Ma cosa può realmente fare la Nato in caso di epidemia? Lo Shape (Supreme Headquarters Allied Powers in Europe), l’ente dell’Alleanza responsabile delle attività di comando sulle forze impiegate in operazioni in Europa e nel resto del mondo, oltre ad aver elevato misure per il contenimento del virus tra il suo personale, misure che ricalcano quelle intraprese dai diversi singoli Stati, ha a disposizione un intero comando finalizzato alla ricerca medica e alla protezione delle truppe in caso di guerra batteriologica o epidemie: il Nato Military Medicine Centre of Exellence (abbreviato in Milmed Coe).

Il comando ha diversi rami tutti basati in Ungheria, a Budapest, ma il settore di protezione sanitaria, il Force Health Protection, ha sede a Monaco di Baviera, in Germania. Operativo dal 2006 il Fhp – già conosciuto come Dhsc, Deployment Health Surveillance Capability – ha lo scopo di contribuire al miglioramento della preparazione delle forze dell’Alleanza contro le minacce causate da malattie infettive e da attacchi terroristici con agenti biologici.

Rispondi alle domande |
[a] Ricopia dal testo sulla Nato e le epidemie il passo che comincia con "Il comando ha" e prosegue fino a "con agenti biologici.".
[b] Rispondi alle seguenti domande sul testo sulla Nato e le epidemie.
(i) Con quale sigla abbreviata viene indicato il comando dedicato alla ricerca medica e alla protezione delle truppe?
(ii) In quale città ha sede il settore Force Health Protection?
(iii) Da quale anno è operativo il Fhp?

Dati estratti |

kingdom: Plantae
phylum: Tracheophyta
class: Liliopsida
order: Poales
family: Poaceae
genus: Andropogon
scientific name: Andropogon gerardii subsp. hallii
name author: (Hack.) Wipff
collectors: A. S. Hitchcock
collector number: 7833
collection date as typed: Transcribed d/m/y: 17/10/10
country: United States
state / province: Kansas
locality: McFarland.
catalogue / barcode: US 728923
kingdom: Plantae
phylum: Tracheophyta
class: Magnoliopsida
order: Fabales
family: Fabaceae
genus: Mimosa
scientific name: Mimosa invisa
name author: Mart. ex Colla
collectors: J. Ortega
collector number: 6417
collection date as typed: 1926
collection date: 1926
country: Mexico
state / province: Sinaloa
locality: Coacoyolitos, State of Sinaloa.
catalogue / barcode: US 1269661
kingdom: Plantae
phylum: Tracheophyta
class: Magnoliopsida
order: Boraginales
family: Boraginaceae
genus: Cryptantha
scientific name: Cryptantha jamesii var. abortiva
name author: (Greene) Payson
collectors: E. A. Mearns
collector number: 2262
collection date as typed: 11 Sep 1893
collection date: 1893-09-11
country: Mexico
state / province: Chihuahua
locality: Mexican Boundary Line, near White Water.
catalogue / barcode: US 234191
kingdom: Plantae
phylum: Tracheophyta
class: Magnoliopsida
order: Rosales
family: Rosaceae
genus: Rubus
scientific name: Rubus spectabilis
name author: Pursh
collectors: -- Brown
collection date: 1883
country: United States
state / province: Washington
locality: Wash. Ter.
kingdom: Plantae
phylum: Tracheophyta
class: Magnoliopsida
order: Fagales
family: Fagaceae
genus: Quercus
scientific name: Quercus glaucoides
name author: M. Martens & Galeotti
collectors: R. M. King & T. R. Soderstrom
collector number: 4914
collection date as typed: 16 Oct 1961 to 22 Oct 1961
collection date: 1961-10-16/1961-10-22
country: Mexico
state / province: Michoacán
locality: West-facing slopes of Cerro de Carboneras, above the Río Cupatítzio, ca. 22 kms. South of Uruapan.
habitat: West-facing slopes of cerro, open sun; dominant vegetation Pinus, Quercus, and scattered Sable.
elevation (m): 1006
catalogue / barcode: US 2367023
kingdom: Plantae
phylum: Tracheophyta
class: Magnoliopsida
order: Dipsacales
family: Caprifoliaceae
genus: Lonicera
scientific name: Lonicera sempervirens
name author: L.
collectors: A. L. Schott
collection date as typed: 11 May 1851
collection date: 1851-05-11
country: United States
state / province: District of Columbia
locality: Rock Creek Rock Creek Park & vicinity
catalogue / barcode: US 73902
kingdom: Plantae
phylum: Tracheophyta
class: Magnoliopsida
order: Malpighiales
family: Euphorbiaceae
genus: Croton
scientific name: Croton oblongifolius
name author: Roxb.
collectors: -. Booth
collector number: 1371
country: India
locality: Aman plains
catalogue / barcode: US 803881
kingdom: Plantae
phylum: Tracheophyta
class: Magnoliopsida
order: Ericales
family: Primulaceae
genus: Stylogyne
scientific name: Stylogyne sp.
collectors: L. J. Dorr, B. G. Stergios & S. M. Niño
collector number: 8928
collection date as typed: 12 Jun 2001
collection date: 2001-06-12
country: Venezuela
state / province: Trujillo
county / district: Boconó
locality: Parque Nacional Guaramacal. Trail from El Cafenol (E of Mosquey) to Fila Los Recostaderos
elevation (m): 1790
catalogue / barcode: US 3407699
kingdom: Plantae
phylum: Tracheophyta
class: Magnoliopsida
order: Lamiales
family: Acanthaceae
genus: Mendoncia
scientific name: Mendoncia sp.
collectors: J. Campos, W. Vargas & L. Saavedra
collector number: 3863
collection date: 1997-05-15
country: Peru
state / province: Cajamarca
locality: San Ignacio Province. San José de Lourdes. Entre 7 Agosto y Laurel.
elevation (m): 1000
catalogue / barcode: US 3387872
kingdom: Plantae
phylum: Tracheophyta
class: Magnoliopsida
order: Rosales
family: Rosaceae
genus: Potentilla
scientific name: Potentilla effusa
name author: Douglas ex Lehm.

Risposte ai quesiti |
[a]
Il comando ha diversi rami tutti basati in Ungheria, a Budapest, ma il settore di protezione sanitaria, il Force Health Protection, ha sede a Monaco di Baviera, in Germania. Operativo dal 2006 il Fhp – già conosciuto come Dhsc, Deployment Health Surveillance Capability – ha lo scopo di contribuire al miglioramento della preparazione delle forze dell’Alleanza contro le minacce causate da malattie infettive e da attacchi terroristici con agenti biologici.

[b]
(i) Milmed Coe
(ii) Monaco di Baviera, in Germania
(iii) Dal 2006